2. The air pollution benefits of clean energy advocacy are plausibly in the same ballpark as climate benefits (depends on how severe climate change turns out) and benefits from overcoming energy poverty are also very significant (though hard to causally pin-down given the relationship between energy demand growth and human welfare is bidirectional, I explore this a bit more here).
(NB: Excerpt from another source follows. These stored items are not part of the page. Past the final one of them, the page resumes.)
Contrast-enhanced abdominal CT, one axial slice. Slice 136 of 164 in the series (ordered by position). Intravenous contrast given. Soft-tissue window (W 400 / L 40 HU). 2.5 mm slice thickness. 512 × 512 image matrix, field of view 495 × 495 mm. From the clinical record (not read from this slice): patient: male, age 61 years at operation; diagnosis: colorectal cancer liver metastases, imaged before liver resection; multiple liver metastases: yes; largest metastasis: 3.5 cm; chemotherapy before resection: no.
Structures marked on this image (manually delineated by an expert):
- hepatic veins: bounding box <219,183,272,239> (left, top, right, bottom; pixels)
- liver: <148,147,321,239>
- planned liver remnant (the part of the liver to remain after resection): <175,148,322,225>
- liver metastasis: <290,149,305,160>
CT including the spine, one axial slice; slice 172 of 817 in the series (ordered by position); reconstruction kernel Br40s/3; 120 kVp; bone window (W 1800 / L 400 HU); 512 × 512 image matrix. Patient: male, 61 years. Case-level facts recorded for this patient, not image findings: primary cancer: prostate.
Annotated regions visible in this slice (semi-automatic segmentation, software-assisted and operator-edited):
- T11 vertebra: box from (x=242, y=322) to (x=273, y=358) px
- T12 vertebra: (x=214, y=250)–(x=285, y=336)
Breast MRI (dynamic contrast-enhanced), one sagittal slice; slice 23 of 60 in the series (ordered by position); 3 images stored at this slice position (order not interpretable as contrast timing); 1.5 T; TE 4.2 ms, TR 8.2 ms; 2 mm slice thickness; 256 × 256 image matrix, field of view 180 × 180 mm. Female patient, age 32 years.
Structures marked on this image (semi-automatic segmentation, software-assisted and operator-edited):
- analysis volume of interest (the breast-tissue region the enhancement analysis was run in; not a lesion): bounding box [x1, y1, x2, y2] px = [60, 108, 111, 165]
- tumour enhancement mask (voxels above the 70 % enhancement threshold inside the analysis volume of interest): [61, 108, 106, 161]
3. One thing that is very different between GiveWell recommendations on global health and FP recommendations on climate is the attitude towards uncertainty—GiveWell recs have a high uncertainty avoidance whereas CATF and other estimates are meant to be risk-neutral estimates leveraging a fairly indirect theory of change (policy advocacy > policy change > technological change > changed emissions trajectory). So, in that sense the absence of risk-neutral global health recommendations biases the argument in favor of climate.